Governments have always required legal specialists, and the scope for such employment is enormous. The Attorney-General and Minister of Justice must by convention be a lawyer, who heads a department concerned mainly with the legal issues of the government, as demanded by Article 88 of the Constitution. Increasingly, however, some government ministries (such as the Ministry of Finance) are establishing their own legal departments or hiring specialist lawyers as consultants. Lawyers also serve in high offices in the civil service.

There is the office of the prosecutor, a specialized officer under the general control of the Attorney-General. The prosecuting function is particularly delicate because criminal prosecution can be used as an instrument of oppression and persecution, even where conviction is not obtained, and because in most systems prosecutors are expected to act with a degree of fairness and restraint not necessarily expected of lawyers involved in civil litigation. There is also the legislative drafters who are expert lawyers trained to craft laws in readily comprehensible language, which is also a part of the Attorney-General’s department.
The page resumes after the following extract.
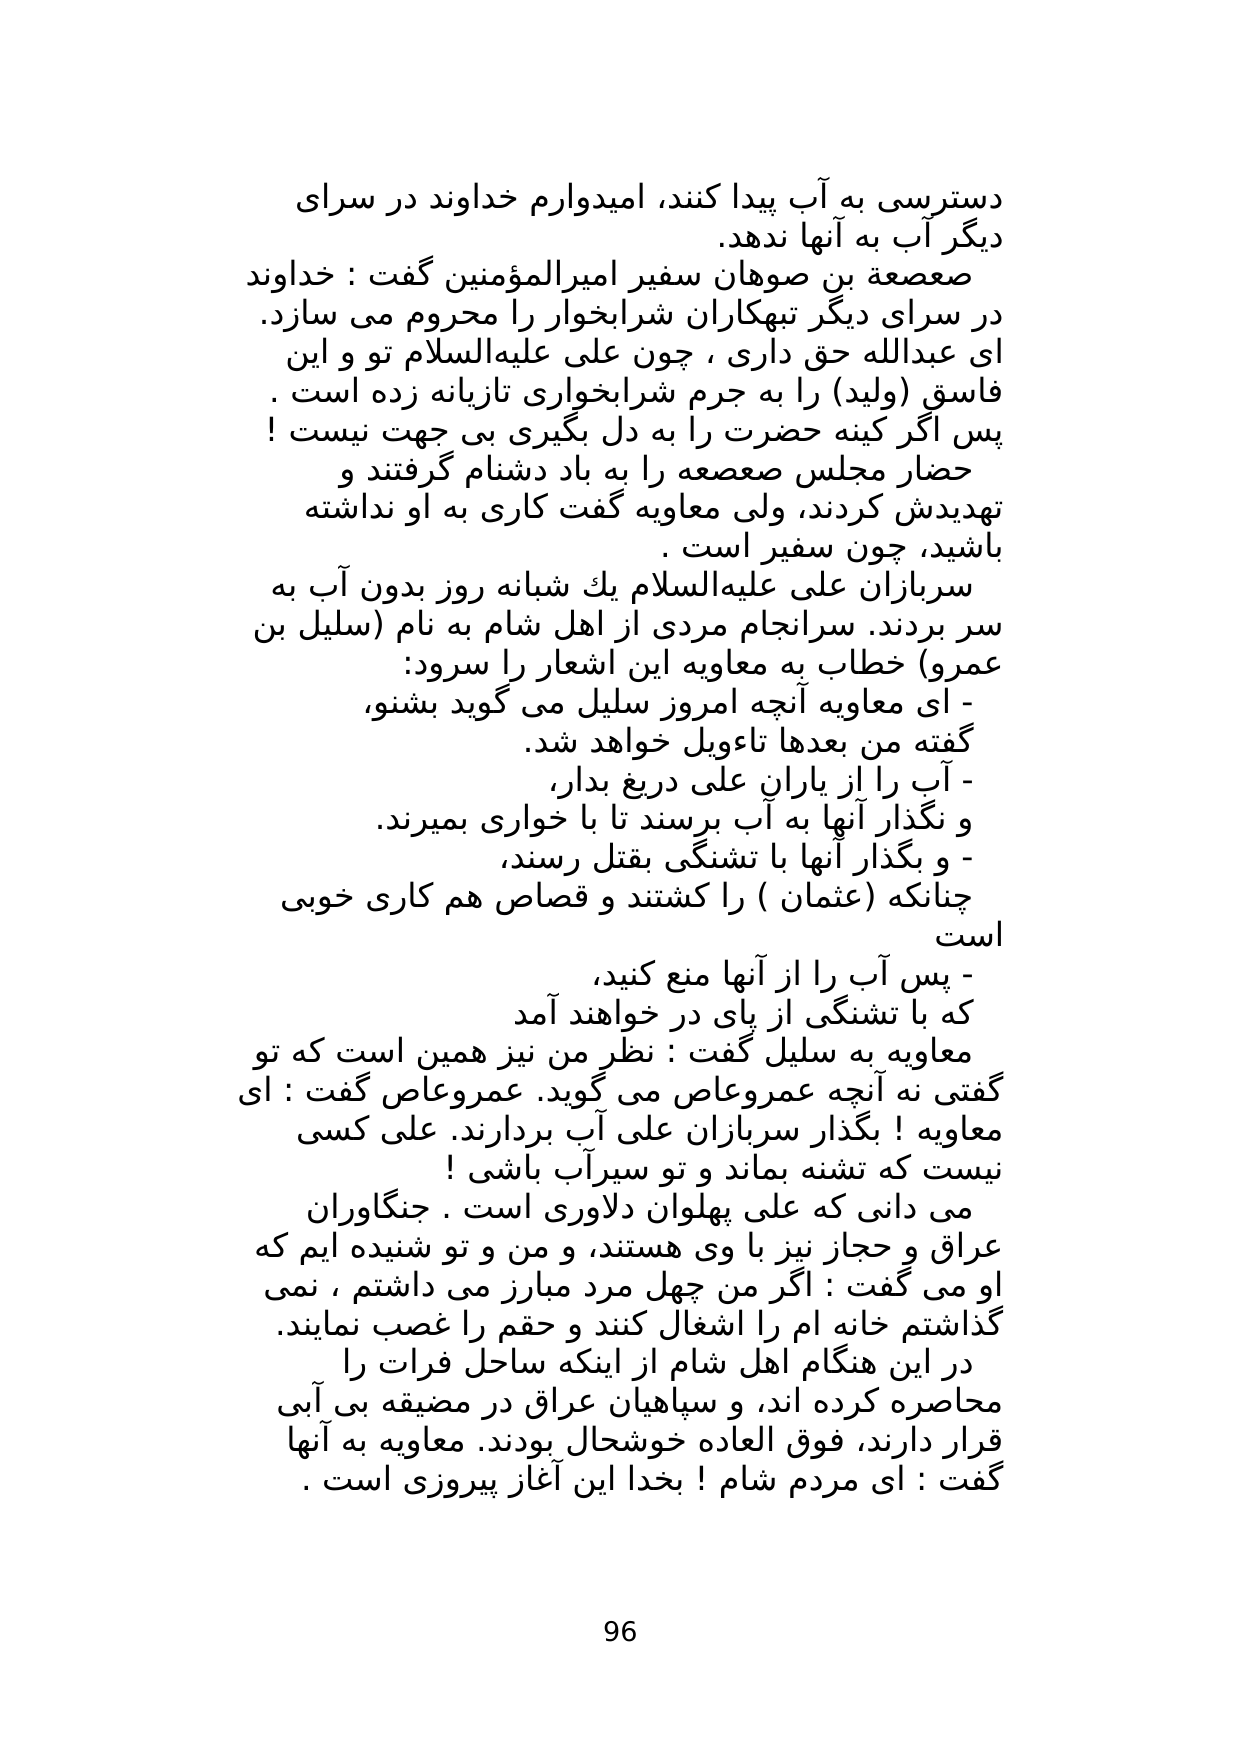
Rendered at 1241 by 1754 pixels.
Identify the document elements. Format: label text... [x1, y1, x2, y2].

These are by no means exhaustive, because modern lawyers serve in almost all government Commissions and Authorities, State Corporations, etc., and as lecturers in public tertiary institutions.

Contemporary Trends
The legal profession has been undergoing enormous changes in recent years, and the pace of change can only accelerate. Perhaps the most obvious change of the past decade and a half is the increase in the number of women lawyers. In my class (1990), there were less than 10 women. In the very next year, the women were almost half the class and that trend has continued. However, this significant shift has not fully made itself felt at the partnership level in the nation’s leading law firms, for reasons that can be hotly debated (one contention is that the great number of work hours demanded of young lawyers imposes particular strains on women). The same argument can be made with respect to the legal academia where there is a notable decrease in the number of women. The entire Ghana Law School has a single woman lecturer and I am not sure that the Faculty of Law of the University of Ghana has any women on their academic staff. Nevertheless, at the associate level, in government and business the growing presence and prominence of women is evident.

The internal structure of the legal profession is also changing. Some of the leading law firms have entered into associations with foreign counterparts (mainly English law firms). Although this is not exactly prevalent right now, it is indicative of the profound changes in the legal profession brought about by globalization—the increasing exchange across international boundaries of capital, goods, technology, services, personnel, and ideas.

Law firms have also taken advantage of technological advances in computers and the Internet to avail themselves of electronic databases for legal research, to provide legal advice to clients far from their home offices, and even to develop software that can be used to reduce the human element in the preparation of contracts, licensing agreements, wills, and other documentation. I am an avid supporter these changes because they will better equip law firms to compete with large accounting firms that now hire lawyers and offer legal services. I am aware that some opponents worry that some of these developments are helping to erode the distinction between law and business. Maybe. But I am in the BUSINESS of practising LAW. As long as legal ethics are complied with, I believe that we should allow room for advancement. Today, many Ghanaian law firms are listed in Martindale-Hubbell. And, Ghanaian law firms are now ranked by Chambers & Partners. These would have been unimaginable just a few years ago. Indeed, I daresay that no one can stand in the way of advancement.

Conclusion
The modern lawyer needs a particular ideal that embodies his/her skills, qualities, and aspirations – a model to emulate, a standard for judging professional development, and a source of pride in being a lawyer. To accomplish this, the modern legal profession must function within a professionalism paradigm that re-creates the lawyer of practical wisdom who serves clients by always ascertaining the ‘theory of the matter’, i.e. what is in the best interest of my client?